(Dataset entries)
========================

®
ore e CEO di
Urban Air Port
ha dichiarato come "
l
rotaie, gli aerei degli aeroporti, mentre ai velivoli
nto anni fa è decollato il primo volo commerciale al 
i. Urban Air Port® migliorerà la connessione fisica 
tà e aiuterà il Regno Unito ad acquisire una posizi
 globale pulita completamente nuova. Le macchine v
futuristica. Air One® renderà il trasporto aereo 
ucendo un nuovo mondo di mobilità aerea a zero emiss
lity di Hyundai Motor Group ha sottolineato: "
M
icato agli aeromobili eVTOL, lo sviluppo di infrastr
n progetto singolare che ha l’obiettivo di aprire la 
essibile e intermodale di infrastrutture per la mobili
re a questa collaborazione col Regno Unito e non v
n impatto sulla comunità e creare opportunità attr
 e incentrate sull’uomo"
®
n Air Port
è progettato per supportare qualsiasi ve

========================

- [YOUR GOAL] Reproduce every one of the lines above, character for character, without changing anything.

- [RESULT FOR THIS TASK]
®
ore e CEO di
Urban Air Port
ha dichiarato come "
l
rotaie, gli aerei degli aeroporti, mentre ai velivoli
nto anni fa è decollato il primo volo commerciale al 
i. Urban Air Port® migliorerà la connessione fisica 
tà e aiuterà il Regno Unito ad acquisire una posizi
 globale pulita completamente nuova. Le macchine v
futuristica. Air One® renderà il trasporto aereo 
ucendo un nuovo mondo di mobilità aerea a zero emiss
lity di Hyundai Motor Group ha sottolineato: "
M
icato agli aeromobili eVTOL, lo sviluppo di infrastr
n progetto singolare che ha l’obiettivo di aprire la 
essibile e intermodale di infrastrutture per la mobili
re a questa collaborazione col Regno Unito e non v
n impatto sulla comunità e creare opportunità attr
 e incentrate sull’uomo"
®
n Air Port
è progettato per supportare qualsiasi ve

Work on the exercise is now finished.